» **RECORDED INFORMATION**:
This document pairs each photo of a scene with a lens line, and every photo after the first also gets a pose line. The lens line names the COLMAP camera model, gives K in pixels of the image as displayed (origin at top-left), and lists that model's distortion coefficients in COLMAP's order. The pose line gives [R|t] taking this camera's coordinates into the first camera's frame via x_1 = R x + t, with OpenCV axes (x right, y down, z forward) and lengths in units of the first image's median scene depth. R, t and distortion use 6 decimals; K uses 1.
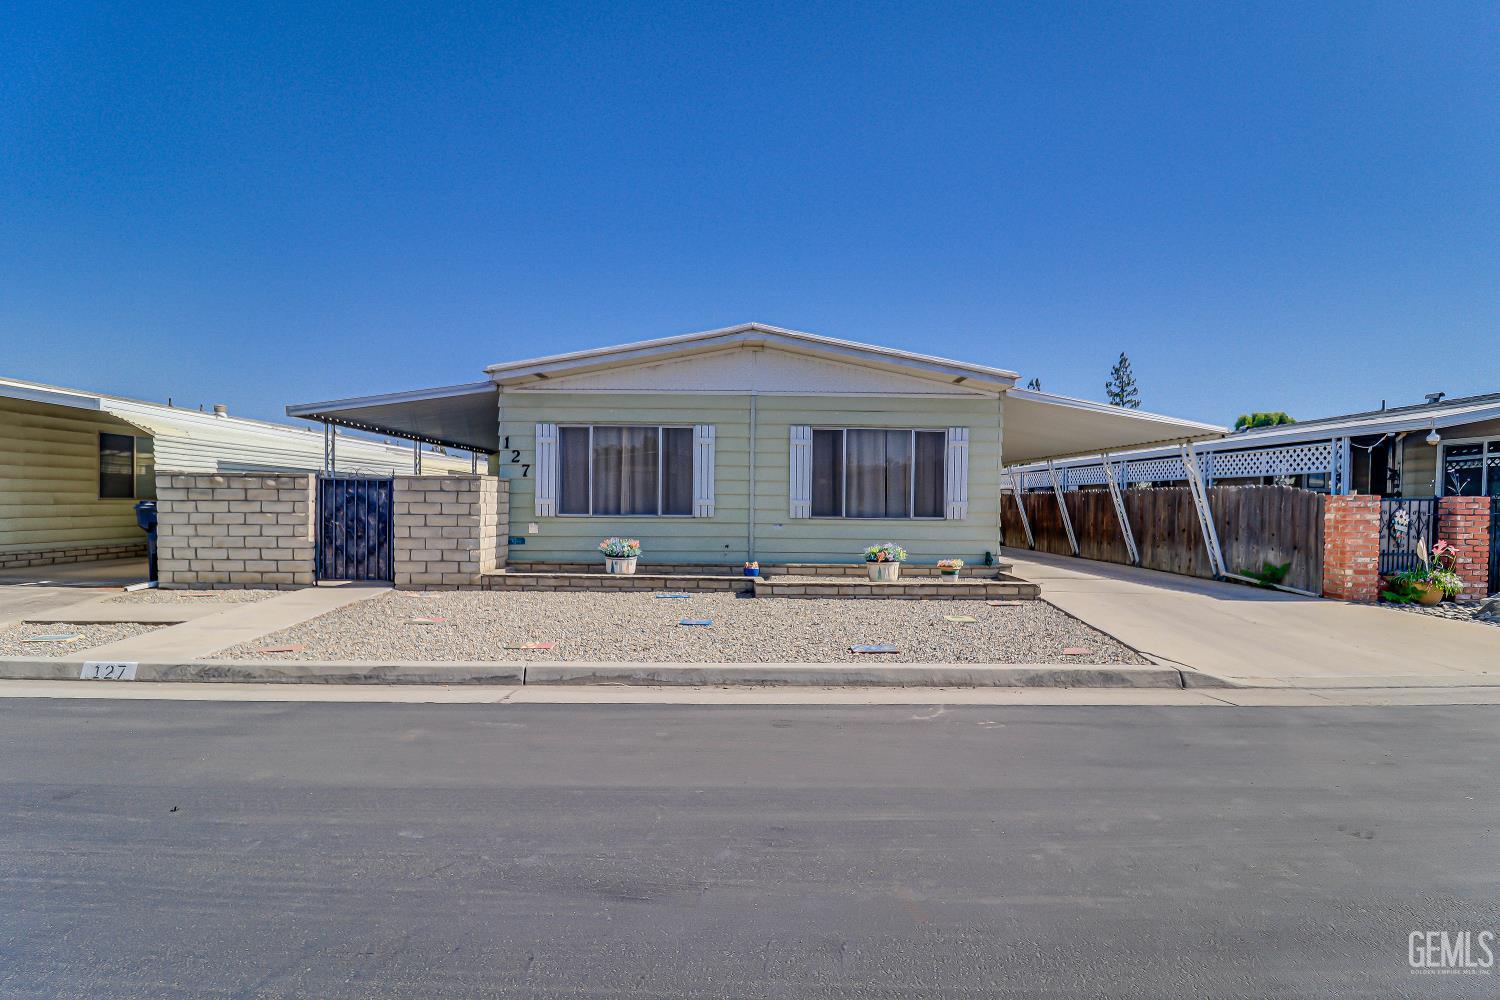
lens RADIAL K [[697.9, 0, 744.3], [0, 697.9, 506.2], [0, 0, 1]] dist [0.000453, -0.006804]
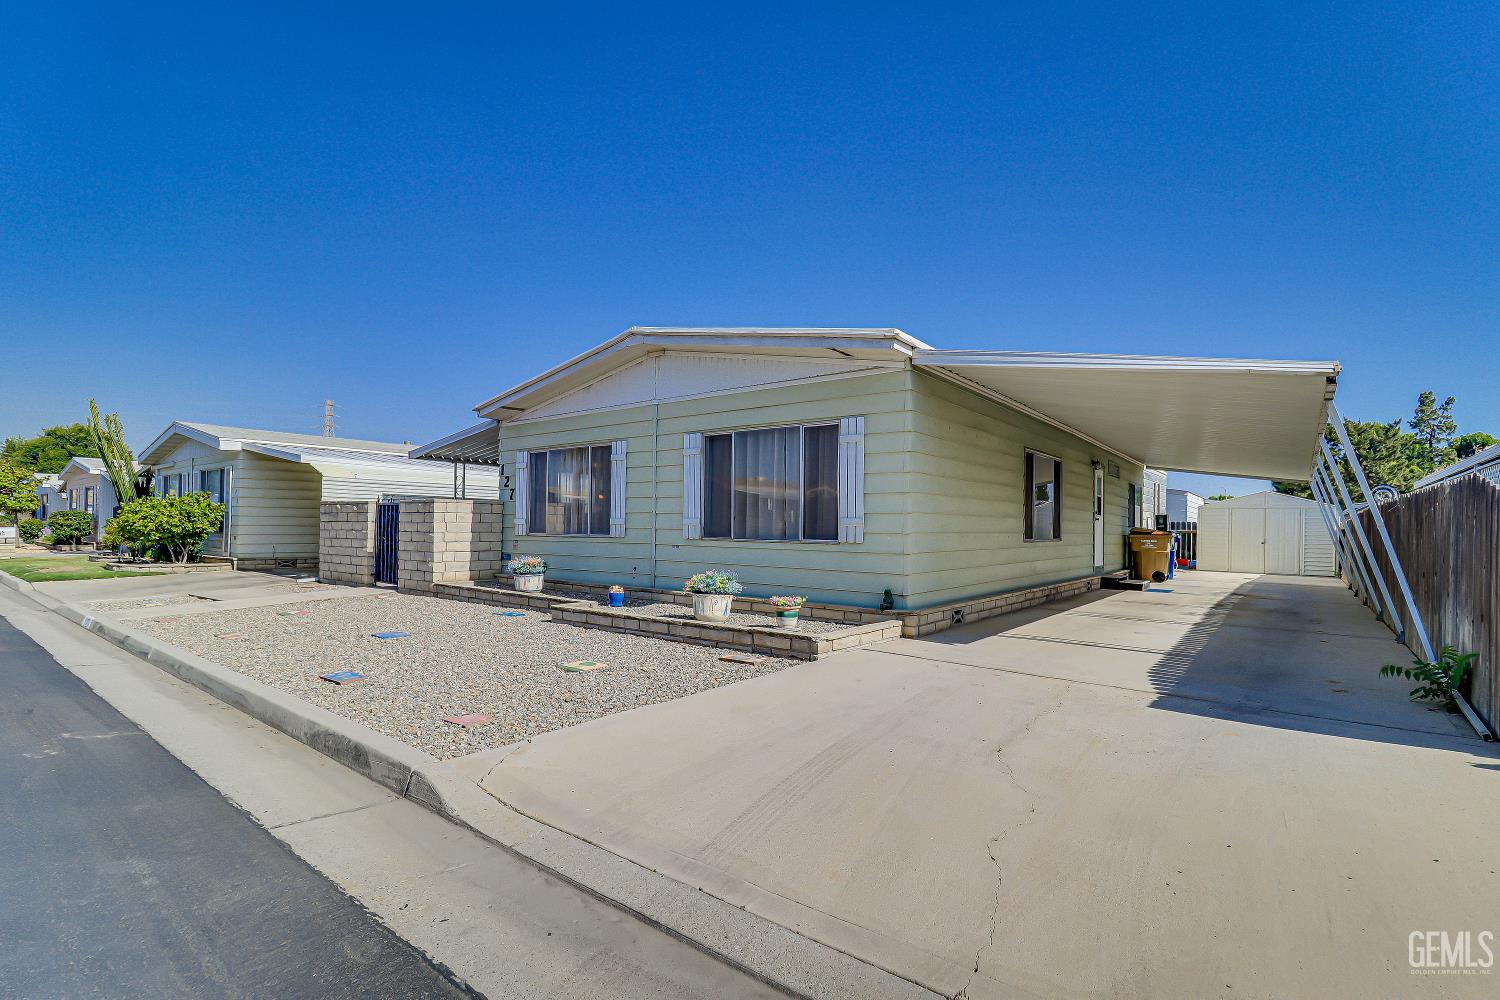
lens RADIAL K [[697.9, 0, 754.8], [0, 697.9, 507.5], [0, 0, 1]] dist [0.000453, -0.006804]
pose [[0.777489, -0.018654, -0.628619, 0.691360], [-0.008621, 0.999150, -0.040312, 0.012084], [0.628837, 0.036761, 0.776668, 0.376912]]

» **YOUR ASSIGNMENT**:
Copy the whole listing above word for word but do not carry over the pictures.

» **ANSWER**:
This document pairs each photo of a scene with a lens line, and every photo after the first also gets a pose line. The lens line names the COLMAP camera model, gives K in pixels of the image as displayed (origin at top-left), and lists that model's distortion coefficients in COLMAP's order. The pose line gives [R|t] taking this camera's coordinates into the first camera's frame via x_1 = R x + t, with OpenCV axes (x right, y down, z forward) and lengths in units of the first image's median scene depth. R, t and distortion use 6 decimals; K uses 1.
lens RADIAL K [[697.9, 0, 744.3], [0, 697.9, 506.2], [0, 0, 1]] dist [0.000453, -0.006804]
lens RADIAL K [[697.9, 0, 754.8], [0, 697.9, 507.5], [0, 0, 1]] dist [0.000453, -0.006804]
pose [[0.777489, -0.018654, -0.628619, 0.691360], [-0.008621, 0.999150, -0.040312, 0.012084], [0.628837, 0.036761, 0.776668, 0.376912]]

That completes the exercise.